If you want to get away from the park roads, authorized businesses also offer guided skiing and snowshoeing trips, or you can explore our ski and snowshoe trails on your own!

3. Arrive with accommodation plans

In the park, Old Faithful Snow Lodge and Mammoth Hot Springs Hotel are open during winter. Be sure to make reservations as far in advance as possible. Lodging is also available in nearby communities.

Additionally, if you’re prepared for winter camping, Mammoth Campground has first-come, first-served sites available.

4. Watch out for winter conditions

In Yellowstone, winter temperatures range from 0°F to 20°F (-18°C to -7°C) throughout the day! Sub-zero temperatures are common, especially at night and at higher elevations. Be sure to check current weather conditions, pack proper clothing and equipment, and review winter safety tips before you arrive!

5. Give wildlife room, use a zoom

Just like during the summer, the safest way to view wildlife in winter is through a telephoto lens, a spotting scope, or a pair of binoculars. Park animals are wild and dangerous – bison, bears, and elk have injured and killed people.

Do not approach, encircle, follow, or feed any animal. Be sure to stay 100 yards (91 m) from bears and wolves and stay 25 yards (23 m) from all other animals.

6. Stash your trash

Bringing tasty, high-energy snacks to help keep your body groovin’ in Yellowstone’s cold winter temperatures is important! But, once the time comes to throw your trash and food scraps away, be sure to dispose of them in one of our many trash cans.

If a trash can happens to be full, find another.

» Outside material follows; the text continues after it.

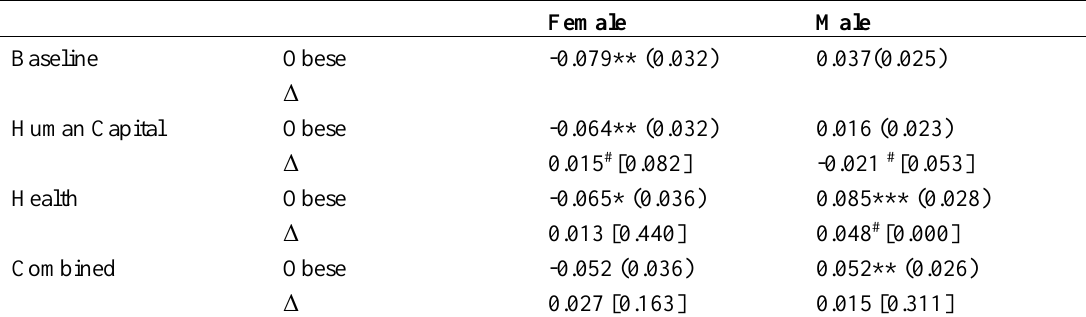
Productivity differences as a potential factor underlying the wage –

Animals that eat human food that wasn’t disposed of properly can become habituated and may need to be killed. Food scraps belong in the trash, not on the trail!

7. Follow the beaten path

In thermal areas, boardwalks take you to amazing places, protect the park, and keep you safe. Unfortunately, people have been severely burned and killed after leaving the boardwalk or reaching into hot water.

Geysers, mud pots, and hot springs are extremely delicate, so don’t throw anything into hydrothermal features, touch them, or change them in any way!

8. Bring bear spray

While it’s possible to see a bear during any month of the year, it’s more likely that you’ll come across other wildlife while skiing or snowshoeing.

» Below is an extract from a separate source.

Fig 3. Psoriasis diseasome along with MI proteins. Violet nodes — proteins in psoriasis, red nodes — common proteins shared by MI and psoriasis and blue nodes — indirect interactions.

Bison, elk, coyotes, and mountain lions are all active in winter, so carry bear spray and know how to use it. Be alert, make noise, and travel in groups while you enjoy the snow!

9. Expect limited services

Connectivity in the park is minimal, so download the free National Park Service app (and offline content) before you arrive for great information at your fingertips! Check operating hours for in-park facilities and services before you arrive.

Food and fuel options in the park during winter are limited, so always fill up on fuel and pack extra food and water in case something goes wrong!

10. Protect yourself and others

Mask requirements are based on the CDC’s identified COVID-19 community level. Be sure to view the current conditions on our website before you visit the park! Masks are still required for everyone on snowcoach and road-based tours.

Consistent with CDC guidance, visitors to Yellowstone, regardless of vaccination status, are required to wear a mask indoors, in crowded outdoor spaces, and on snowcoach and road-based tours.